WORK INSTRUCTIONS: A faithful copy of every record is needed here. Images must not appear in it.

SUPPLIED ENTRIES:
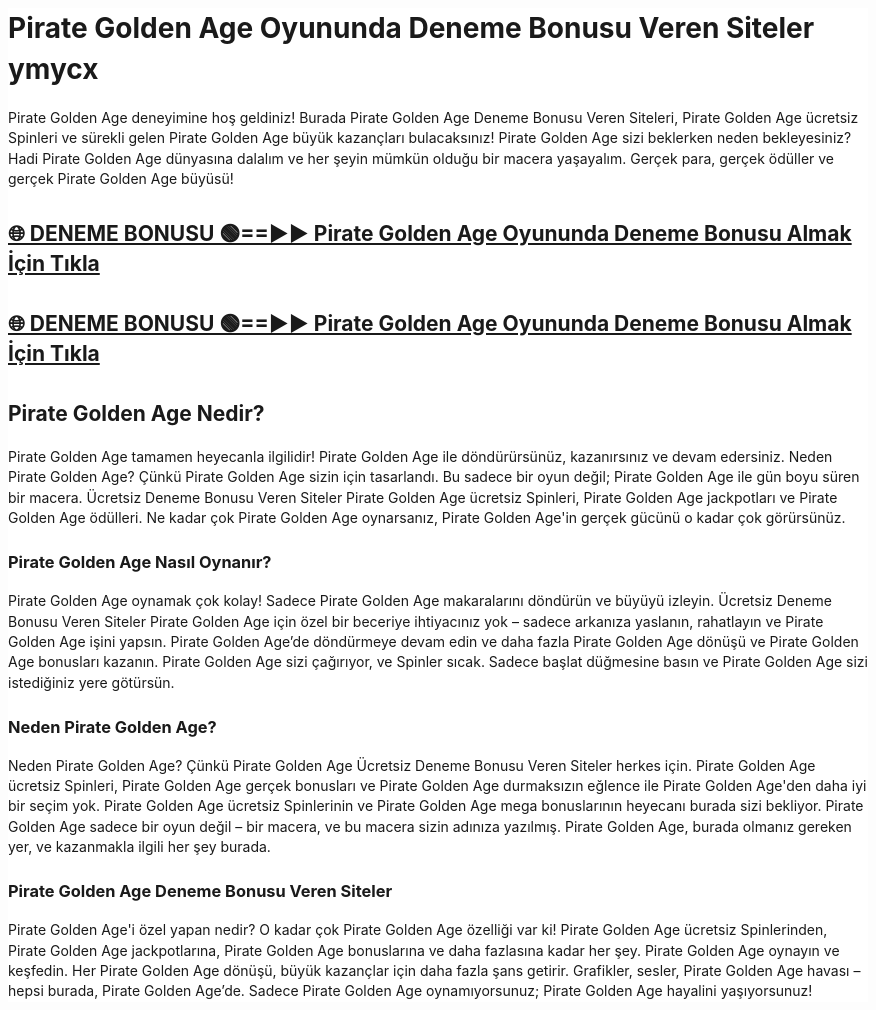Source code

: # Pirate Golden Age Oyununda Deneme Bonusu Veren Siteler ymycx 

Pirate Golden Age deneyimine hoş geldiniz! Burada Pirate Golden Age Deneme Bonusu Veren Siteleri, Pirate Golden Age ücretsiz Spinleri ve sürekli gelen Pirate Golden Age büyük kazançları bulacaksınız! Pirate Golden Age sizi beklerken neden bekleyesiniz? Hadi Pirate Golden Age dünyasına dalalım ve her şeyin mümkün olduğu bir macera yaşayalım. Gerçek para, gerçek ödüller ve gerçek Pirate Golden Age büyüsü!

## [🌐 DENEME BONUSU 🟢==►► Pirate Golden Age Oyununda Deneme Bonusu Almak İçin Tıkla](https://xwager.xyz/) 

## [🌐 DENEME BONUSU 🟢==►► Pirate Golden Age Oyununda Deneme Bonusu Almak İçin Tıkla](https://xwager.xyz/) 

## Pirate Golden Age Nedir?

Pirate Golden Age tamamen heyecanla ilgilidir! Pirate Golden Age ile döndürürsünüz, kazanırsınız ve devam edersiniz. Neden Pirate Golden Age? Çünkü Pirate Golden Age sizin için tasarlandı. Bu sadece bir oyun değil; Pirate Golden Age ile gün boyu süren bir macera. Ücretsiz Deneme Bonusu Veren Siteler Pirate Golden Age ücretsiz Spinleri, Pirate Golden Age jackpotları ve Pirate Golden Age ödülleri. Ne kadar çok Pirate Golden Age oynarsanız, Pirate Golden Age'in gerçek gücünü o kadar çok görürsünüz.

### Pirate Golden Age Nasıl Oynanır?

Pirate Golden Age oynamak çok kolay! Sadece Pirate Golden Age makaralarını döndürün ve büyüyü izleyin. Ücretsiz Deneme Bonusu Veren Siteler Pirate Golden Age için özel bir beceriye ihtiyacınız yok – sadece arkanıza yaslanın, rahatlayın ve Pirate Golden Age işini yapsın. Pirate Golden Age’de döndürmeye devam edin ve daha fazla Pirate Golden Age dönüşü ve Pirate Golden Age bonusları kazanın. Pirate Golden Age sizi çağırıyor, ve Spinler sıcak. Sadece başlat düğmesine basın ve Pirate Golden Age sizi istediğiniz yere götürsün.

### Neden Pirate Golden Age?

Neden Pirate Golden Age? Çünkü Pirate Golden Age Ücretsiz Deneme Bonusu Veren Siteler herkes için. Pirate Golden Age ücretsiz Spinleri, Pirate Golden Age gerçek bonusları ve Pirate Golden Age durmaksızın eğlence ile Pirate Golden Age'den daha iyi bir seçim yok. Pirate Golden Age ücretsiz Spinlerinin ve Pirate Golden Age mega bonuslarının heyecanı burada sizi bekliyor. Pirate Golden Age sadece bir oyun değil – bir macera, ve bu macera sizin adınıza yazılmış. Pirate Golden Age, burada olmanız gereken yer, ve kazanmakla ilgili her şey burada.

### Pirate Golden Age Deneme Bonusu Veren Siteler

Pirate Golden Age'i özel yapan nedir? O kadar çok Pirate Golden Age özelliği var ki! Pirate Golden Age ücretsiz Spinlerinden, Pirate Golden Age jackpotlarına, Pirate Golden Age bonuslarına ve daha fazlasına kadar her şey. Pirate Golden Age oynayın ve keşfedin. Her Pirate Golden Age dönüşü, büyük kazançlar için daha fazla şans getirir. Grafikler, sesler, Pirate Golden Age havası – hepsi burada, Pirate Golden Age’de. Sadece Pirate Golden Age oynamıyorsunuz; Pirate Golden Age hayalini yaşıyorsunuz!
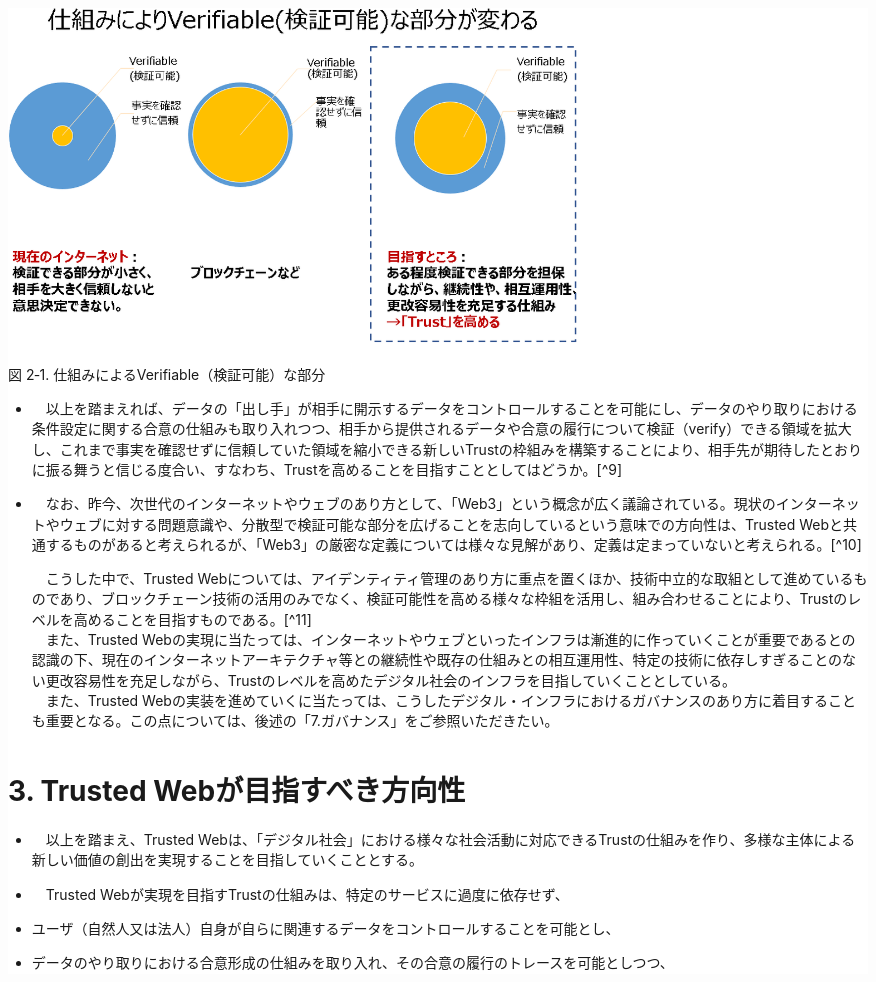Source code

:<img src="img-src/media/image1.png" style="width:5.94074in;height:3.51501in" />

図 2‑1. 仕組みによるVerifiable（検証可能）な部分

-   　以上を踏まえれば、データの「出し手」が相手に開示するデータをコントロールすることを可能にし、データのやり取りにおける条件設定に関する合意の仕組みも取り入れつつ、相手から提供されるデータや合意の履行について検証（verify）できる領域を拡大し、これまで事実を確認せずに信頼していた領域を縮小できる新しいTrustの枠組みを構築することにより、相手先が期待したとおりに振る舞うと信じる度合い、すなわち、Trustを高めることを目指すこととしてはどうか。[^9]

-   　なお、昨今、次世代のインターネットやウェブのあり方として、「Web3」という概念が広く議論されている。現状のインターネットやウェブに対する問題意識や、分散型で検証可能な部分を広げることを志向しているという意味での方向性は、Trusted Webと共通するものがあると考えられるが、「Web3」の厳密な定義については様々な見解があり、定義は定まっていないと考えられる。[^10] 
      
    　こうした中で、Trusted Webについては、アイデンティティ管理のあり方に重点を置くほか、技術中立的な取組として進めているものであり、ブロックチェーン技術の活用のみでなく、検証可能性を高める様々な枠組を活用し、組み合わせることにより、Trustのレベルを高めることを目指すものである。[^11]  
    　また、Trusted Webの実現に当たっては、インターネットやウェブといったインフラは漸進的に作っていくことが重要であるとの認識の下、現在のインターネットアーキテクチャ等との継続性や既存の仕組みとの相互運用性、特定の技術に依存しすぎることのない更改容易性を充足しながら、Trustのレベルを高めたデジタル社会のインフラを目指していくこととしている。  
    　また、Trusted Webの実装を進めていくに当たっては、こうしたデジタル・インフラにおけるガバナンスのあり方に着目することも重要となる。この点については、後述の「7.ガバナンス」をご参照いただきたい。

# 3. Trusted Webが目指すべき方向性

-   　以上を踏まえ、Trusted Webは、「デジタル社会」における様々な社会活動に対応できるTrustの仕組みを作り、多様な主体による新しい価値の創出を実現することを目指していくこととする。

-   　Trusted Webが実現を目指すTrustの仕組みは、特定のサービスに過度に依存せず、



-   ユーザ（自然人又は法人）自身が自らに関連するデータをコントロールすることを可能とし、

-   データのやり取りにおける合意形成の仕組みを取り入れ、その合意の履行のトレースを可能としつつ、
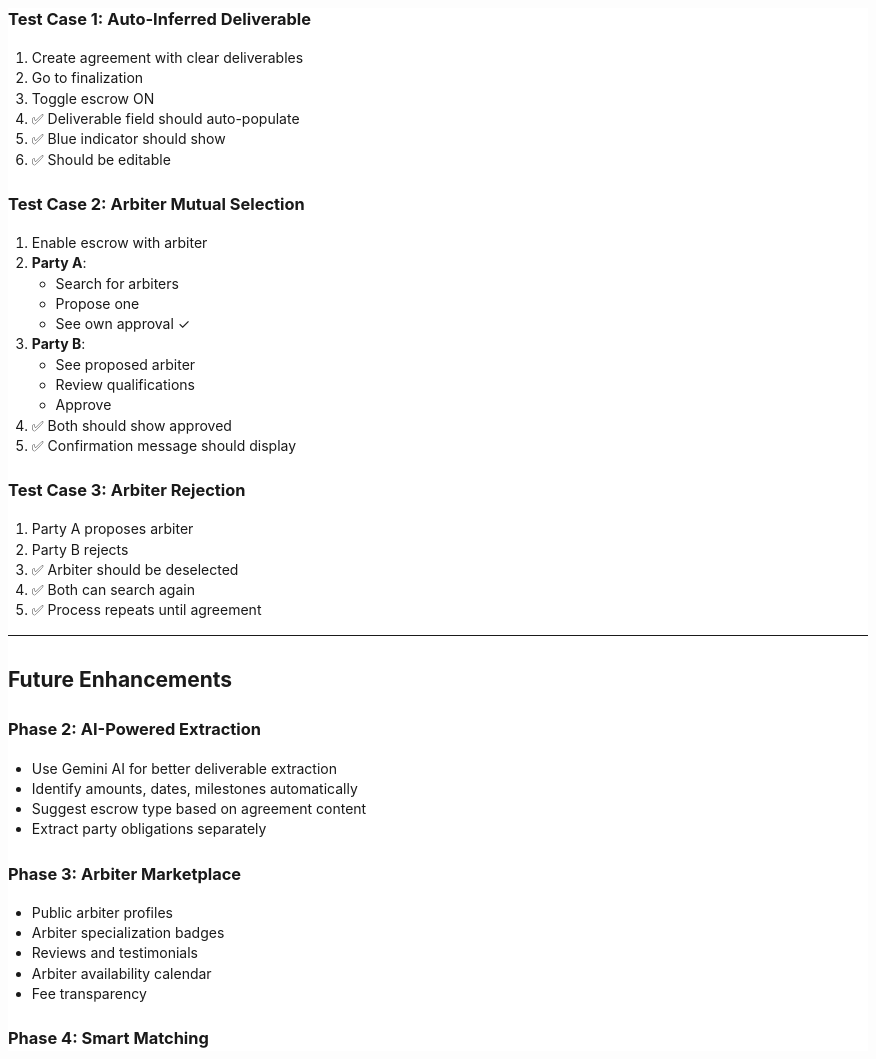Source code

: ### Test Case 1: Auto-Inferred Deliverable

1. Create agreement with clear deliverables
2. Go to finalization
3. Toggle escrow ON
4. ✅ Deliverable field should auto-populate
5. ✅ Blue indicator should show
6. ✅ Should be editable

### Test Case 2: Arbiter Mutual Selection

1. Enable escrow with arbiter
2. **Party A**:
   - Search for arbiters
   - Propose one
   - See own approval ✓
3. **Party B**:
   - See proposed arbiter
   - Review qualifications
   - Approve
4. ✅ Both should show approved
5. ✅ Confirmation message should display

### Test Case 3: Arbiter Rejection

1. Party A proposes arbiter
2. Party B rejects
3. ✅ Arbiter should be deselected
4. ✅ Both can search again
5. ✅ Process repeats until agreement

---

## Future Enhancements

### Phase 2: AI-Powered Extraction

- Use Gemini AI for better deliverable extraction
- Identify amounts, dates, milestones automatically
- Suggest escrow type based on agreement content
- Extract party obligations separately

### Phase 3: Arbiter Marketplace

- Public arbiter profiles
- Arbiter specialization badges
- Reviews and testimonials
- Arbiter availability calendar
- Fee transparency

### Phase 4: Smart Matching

ANSWER TO THIS EXERCISE:
Source code

: # Pirate Golden Age Oyununda Deneme Bonusu Veren Siteler ymycx 

Pirate Golden Age deneyimine hoş geldiniz! Burada Pirate Golden Age Deneme Bonusu Veren Siteleri, Pirate Golden Age ücretsiz Spinleri ve sürekli gelen Pirate Golden Age büyük kazançları bulacaksınız! Pirate Golden Age sizi beklerken neden bekleyesiniz? Hadi Pirate Golden Age dünyasına dalalım ve her şeyin mümkün olduğu bir macera yaşayalım. Gerçek para, gerçek ödüller ve gerçek Pirate Golden Age büyüsü!

## [🌐 DENEME BONUSU 🟢==►► Pirate Golden Age Oyununda Deneme Bonusu Almak İçin Tıkla](https://xwager.xyz/) 

## [🌐 DENEME BONUSU 🟢==►► Pirate Golden Age Oyununda Deneme Bonusu Almak İçin Tıkla](https://xwager.xyz/) 

## Pirate Golden Age Nedir?

Pirate Golden Age tamamen heyecanla ilgilidir! Pirate Golden Age ile döndürürsünüz, kazanırsınız ve devam edersiniz. Neden Pirate Golden Age? Çünkü Pirate Golden Age sizin için tasarlandı. Bu sadece bir oyun değil; Pirate Golden Age ile gün boyu süren bir macera. Ücretsiz Deneme Bonusu Veren Siteler Pirate Golden Age ücretsiz Spinleri, Pirate Golden Age jackpotları ve Pirate Golden Age ödülleri. Ne kadar çok Pirate Golden Age oynarsanız, Pirate Golden Age'in gerçek gücünü o kadar çok görürsünüz.

### Pirate Golden Age Nasıl Oynanır?

Pirate Golden Age oynamak çok kolay! Sadece Pirate Golden Age makaralarını döndürün ve büyüyü izleyin. Ücretsiz Deneme Bonusu Veren Siteler Pirate Golden Age için özel bir beceriye ihtiyacınız yok – sadece arkanıza yaslanın, rahatlayın ve Pirate Golden Age işini yapsın. Pirate Golden Age’de döndürmeye devam edin ve daha fazla Pirate Golden Age dönüşü ve Pirate Golden Age bonusları kazanın. Pirate Golden Age sizi çağırıyor, ve Spinler sıcak. Sadece başlat düğmesine basın ve Pirate Golden Age sizi istediğiniz yere götürsün.

### Neden Pirate Golden Age?

Neden Pirate Golden Age? Çünkü Pirate Golden Age Ücretsiz Deneme Bonusu Veren Siteler herkes için. Pirate Golden Age ücretsiz Spinleri, Pirate Golden Age gerçek bonusları ve Pirate Golden Age durmaksızın eğlence ile Pirate Golden Age'den daha iyi bir seçim yok. Pirate Golden Age ücretsiz Spinlerinin ve Pirate Golden Age mega bonuslarının heyecanı burada sizi bekliyor. Pirate Golden Age sadece bir oyun değil – bir macera, ve bu macera sizin adınıza yazılmış. Pirate Golden Age, burada olmanız gereken yer, ve kazanmakla ilgili her şey burada.

### Pirate Golden Age Deneme Bonusu Veren Siteler

Pirate Golden Age'i özel yapan nedir? O kadar çok Pirate Golden Age özelliği var ki! Pirate Golden Age ücretsiz Spinlerinden, Pirate Golden Age jackpotlarına, Pirate Golden Age bonuslarına ve daha fazlasına kadar her şey. Pirate Golden Age oynayın ve keşfedin. Her Pirate Golden Age dönüşü, büyük kazançlar için daha fazla şans getirir. Grafikler, sesler, Pirate Golden Age havası – hepsi burada, Pirate Golden Age’de. Sadece Pirate Golden Age oynamıyorsunuz; Pirate Golden Age hayalini yaşıyorsunuz!
Source code

:<img src="img-src/media/image1.png" style="width:5.94074in;height:3.51501in" />

図 2‑1. 仕組みによるVerifiable（検証可能）な部分

-   　以上を踏まえれば、データの「出し手」が相手に開示するデータをコントロールすることを可能にし、データのやり取りにおける条件設定に関する合意の仕組みも取り入れつつ、相手から提供されるデータや合意の履行について検証（verify）できる領域を拡大し、これまで事実を確認せずに信頼していた領域を縮小できる新しいTrustの枠組みを構築することにより、相手先が期待したとおりに振る舞うと信じる度合い、すなわち、Trustを高めることを目指すこととしてはどうか。[^9]

-   　なお、昨今、次世代のインターネットやウェブのあり方として、「Web3」という概念が広く議論されている。現状のインターネットやウェブに対する問題意識や、分散型で検証可能な部分を広げることを志向しているという意味での方向性は、Trusted Webと共通するものがあると考えられるが、「Web3」の厳密な定義については様々な見解があり、定義は定まっていないと考えられる。[^10] 
      
    　こうした中で、Trusted Webについては、アイデンティティ管理のあり方に重点を置くほか、技術中立的な取組として進めているものであり、ブロックチェーン技術の活用のみでなく、検証可能性を高める様々な枠組を活用し、組み合わせることにより、Trustのレベルを高めることを目指すものである。[^11]  
    　また、Trusted Webの実現に当たっては、インターネットやウェブといったインフラは漸進的に作っていくことが重要であるとの認識の下、現在のインターネットアーキテクチャ等との継続性や既存の仕組みとの相互運用性、特定の技術に依存しすぎることのない更改容易性を充足しながら、Trustのレベルを高めたデジタル社会のインフラを目指していくこととしている。  
    　また、Trusted Webの実装を進めていくに当たっては、こうしたデジタル・インフラにおけるガバナンスのあり方に着目することも重要となる。この点については、後述の「7.ガバナンス」をご参照いただきたい。

# 3. Trusted Webが目指すべき方向性

-   　以上を踏まえ、Trusted Webは、「デジタル社会」における様々な社会活動に対応できるTrustの仕組みを作り、多様な主体による新しい価値の創出を実現することを目指していくこととする。

-   　Trusted Webが実現を目指すTrustの仕組みは、特定のサービスに過度に依存せず、



-   ユーザ（自然人又は法人）自身が自らに関連するデータをコントロールすることを可能とし、

-   データのやり取りにおける合意形成の仕組みを取り入れ、その合意の履行のトレースを可能としつつ、
Source code

: ### Test Case 1: Auto-Inferred Deliverable

1. Create agreement with clear deliverables
2. Go to finalization
3. Toggle escrow ON
4. ✅ Deliverable field should auto-populate
5. ✅ Blue indicator should show
6. ✅ Should be editable

### Test Case 2: Arbiter Mutual Selection

1. Enable escrow with arbiter
2. **Party A**:
   - Search for arbiters
   - Propose one
   - See own approval ✓
3. **Party B**:
   - See proposed arbiter
   - Review qualifications
   - Approve
4. ✅ Both should show approved
5. ✅ Confirmation message should display

### Test Case 3: Arbiter Rejection

1. Party A proposes arbiter
2. Party B rejects
3. ✅ Arbiter should be deselected
4. ✅ Both can search again
5. ✅ Process repeats until agreement

---

## Future Enhancements

### Phase 2: AI-Powered Extraction

- Use Gemini AI for better deliverable extraction
- Identify amounts, dates, milestones automatically
- Suggest escrow type based on agreement content
- Extract party obligations separately

### Phase 3: Arbiter Marketplace

- Public arbiter profiles
- Arbiter specialization badges
- Reviews and testimonials
- Arbiter availability calendar
- Fee transparency

### Phase 4: Smart Matching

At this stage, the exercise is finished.